TASK DETAILS> Please reproduce the items from the line containing "few years later, the pangolin plummeted" through the line containing "All RSS Feeds", with both of those lines included. Leave the pictures out of your answer.
:: DATA FOR PROCESSING ::
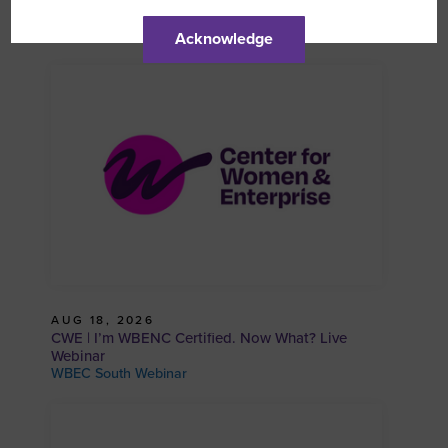
WBCS | Prospective WBE and SBE Info Session
WBEC South Webinar
Acknowledge
AUG 18, 2026
CWE | I’m WBENC Certified. Now What? Live
Webinar
WBEC South Webinar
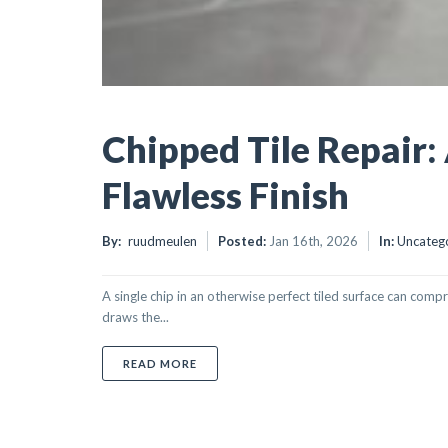
Chipped Tile Repair:
Flawless Finish
By:
ruudmeulen
Posted:
Jan 16th, 2026
In:
Uncateg
A single chip in an otherwise perfect tiled surface can comp
draws the...
ABOUT CHIPPED TILE REPAIR: A PROFES
READ MORE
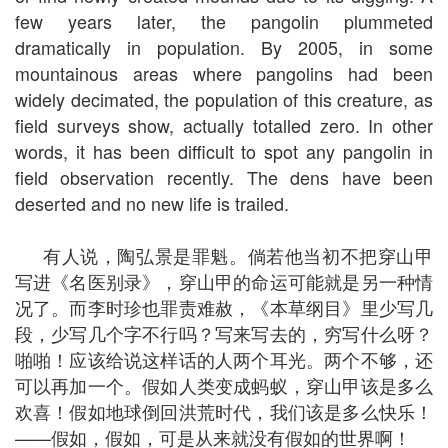
few years later, the pangolin plummeted
dramatically in population. By 2005, in some
mountainous areas where pangolins had been
widely decimated, the population of this creature, as
field surveys show, actually totalled zero. In other
words, it has been difficult to spot any pangolin in
field observation recently. The dens have been
deserted and no new life is trailed.
有人说，陶弘景是罪魁。倘若他当初不把穿山甲
写进《名医别录》，穿山甲的命运可能就是另一种情
况了。而李时珍也罪责难赦，《本草纲目》里少写几
段，少写几个字不行吗？写来写去的，穷写什么呀？
啪啪！应该给说这样话的人两个耳光。两个不够，还
可以再加一个。假如人类变成蚂蚁，穿山甲该是多么
欢喜！假如地球倒回洪荒时代，我们该是多么快乐！
——假如，假如，可是从来就没有假如的世界啊！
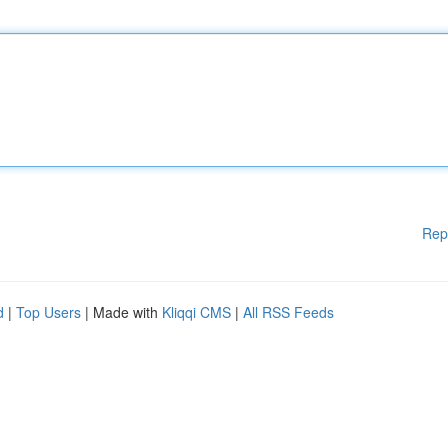
Rep
d
|
Top Users
| Made with
Kliqqi CMS
|
All RSS Feeds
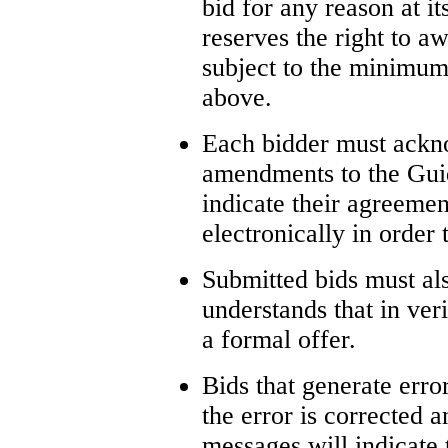
bid for any reason at i
reserves the right to aw
subject to the minimum
above.
Each bidder must ackno
amendments to the Guid
indicate their agreeme
electronically in order 
Submitted bids must als
understands that in ver
a formal offer.
Bids that generate erro
the error is corrected a
messages will indicate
:::
TASK OUTPUT>
few years later, the pangolin plummeted
dramatically in population. By 2005, in some
mountainous areas where pangolins had been
widely decimated, the population of this creature, as
field surveys show, actually totalled zero. In other
words, it has been difficult to spot any pangolin in
field observation recently. The dens have been
deserted and no new life is trailed.
有人说，陶弘景是罪魁。倘若他当初不把穿山甲
写进《名医别录》，穿山甲的命运可能就是另一种情
况了。而李时珍也罪责难赦，《本草纲目》里少写几
段，少写几个字不行吗？写来写去的，穷写什么呀？
啪啪！应该给说这样话的人两个耳光。两个不够，还
可以再加一个。假如人类变成蚂蚁，穿山甲该是多么
欢喜！假如地球倒回洪荒时代，我们该是多么快乐！
——假如，假如，可是从来就没有假如的世界啊！
Rep
d
|
Top Users
| Made with
Kliqqi CMS
|
All RSS Feeds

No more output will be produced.